What’s new this flu season?
A few things are new this season:
- Only injectable flu shots are recommended for use this season.
- Flu vaccines have been updated to better match circulating viruses.
- There will be some new vaccines on the market this season.
- The recommendations for vaccination of people with egg allergies have changed.
What viruses do 2016-2017 flu vaccines protect against?
There are many flu viruses and they are constantly changing. The composition of U.S. flu vaccines is reviewed annually and updated to match circulating flu viruses. Flu vaccines protect against the three or four viruses that research suggests will be most common. For 2016-2017, three-component vaccines are recommended to contain:
- A/California/7/2009 (H1N1)pdm09-like virus,
- A/Hong Kong/4801/2014 (H3N2)-like virus and a
- B/Brisbane/60/2008-like virus (B/Victoria lineage).
Four component vaccines are recommended to include the same three viruses above, plus an additional B virus called B/Phuket/3073/2013-like virus (B/Yamagata lineage).
When and how often should I get vaccinated?
Everyone 6 months and older should get a flu vaccine every year by the end of October, if possible.
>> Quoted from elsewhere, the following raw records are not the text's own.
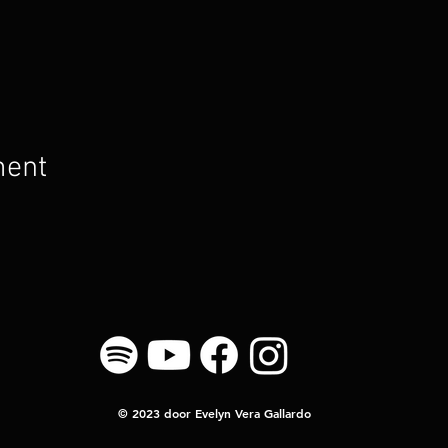
ment
© 2023 door Evelyn Vera Gallardo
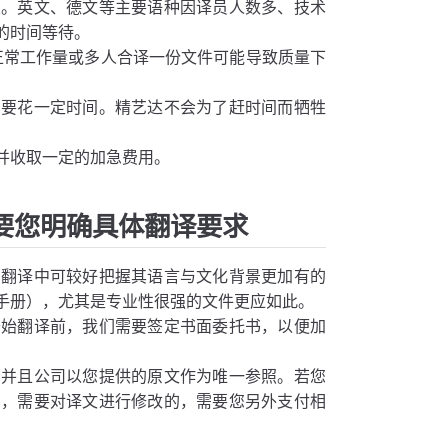
关。英文、德文等主要语种因译员人数多、技术
的时间等待。
越此正常工作量或多人合译一份文件可能导致质量下
需要花一定时间。精艺达不会为了赶时间而牺牲
并收取一定的加急费用。
要您明确具体翻译要求
在翻译中可较好把握其语言与文化背景更加有的
手册），尤其是专业性很强的文件更应如此。
开始翻译前，我们需要签定书面委托书，以便加
，并且公司以您提供的原文作为唯一参照。若您
因，需要对译文进行修改的，需要您另外支付相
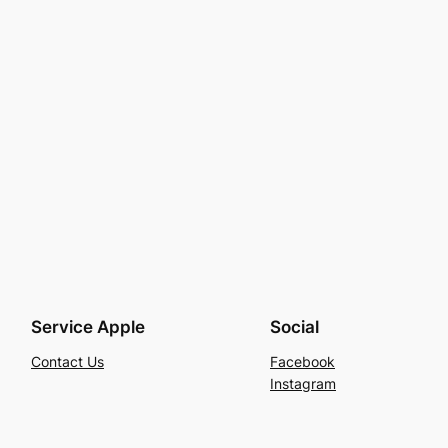
Service Apple
Social
Contact Us
Facebook
Instagram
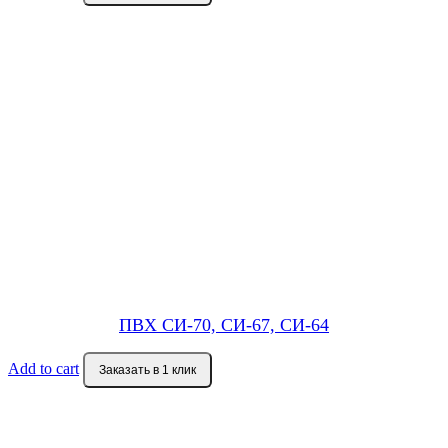
ПВХ СИ-70, СИ-67, СИ-64
Add to cart
Заказать в 1 клик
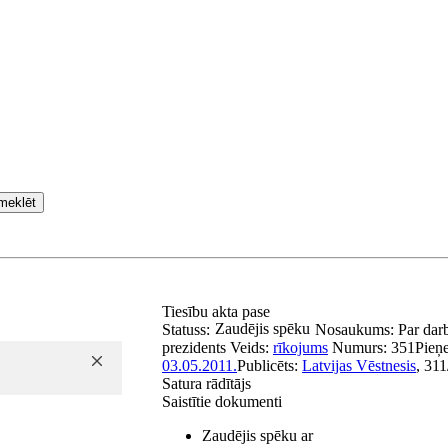
meklēt
Tiesību akta pase
Zaudējis spēku
Statuss:
Nosaukums:
Par dar
prezidents
Veids:
rīkojums
Numurs:
351
Pieņ
03.05.2011.
Publicēts:
Latvijas Vēstnesis
, 31
Satura rādītājs
Saistītie dokumenti
Zaudējis spēku ar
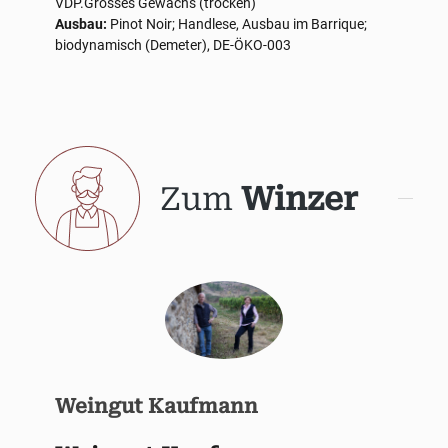
VDP.Grosses Gewächs (trocken)
Ausbau:
Pinot Noir; Handlese, Ausbau im Barrique;
biodynamisch (Demeter), DE-ÖKO-003
Zum
Winzer
Weingut Kaufmann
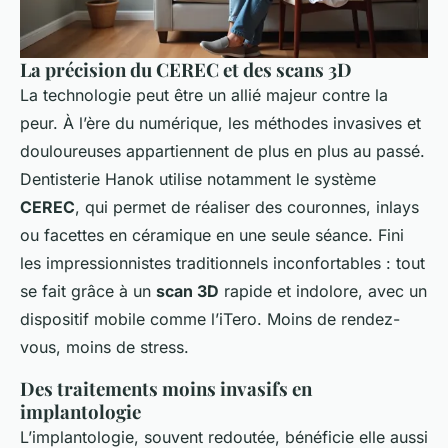
La précision du CEREC et des scans 3D
La technologie peut être un allié majeur contre la
peur. À l’ère du numérique, les méthodes invasives et
douloureuses appartiennent de plus en plus au passé.
Dentisterie Hanok utilise notamment le système
CEREC
, qui permet de réaliser des couronnes, inlays
ou facettes en céramique en une seule séance. Fini
les impressionnistes traditionnels inconfortables : tout
se fait grâce à un
scan 3D
rapide et indolore, avec un
dispositif mobile comme l’iTero. Moins de rendez-
vous, moins de stress.
Des traitements moins invasifs en
implantologie
L’implantologie, souvent redoutée, bénéficie elle aussi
However, getting vaccinated later is OK. Vaccination should continue throughout the flu season, even in January or later. Some children who have received flu vaccine previously and children who have only received one dose in their lifetime, may need two doses of flu vaccine. A health care provider can advise on how many doses a child should get.
The recommendations for people with egg allergies have been updated for this season.
- People who have experienced only hives after exposure to egg can get any licensed flu vaccine that is otherwise appropriate for their age and health.
- People who have symptoms other than hives after exposure to eggs, such as angioedema, respiratory distress, lightheadedness, or recurrent emesis; or who have needed epinephrine or another emergency medical intervention, also can get any licensed flu vaccine that is otherwise appropriate for their age and health, but the vaccine should be given in a medical setting and be supervised by a health care provider who is able to recognize and manage severe allergic conditions. (Settings include hospitals, clinics, health departments, and physician offices). People with egg allergies no longer have to wait 30 minutes after receiving their vaccine.
When will flu vaccine become available?
Flu vaccine is produced by private manufacturers, so the timing of vaccine availability depends on when production is completed. As of late September, more than 90 million doses of 2016-2017 flu vaccine had already been distributed in the United States. Vaccine supply updates are available at the link above.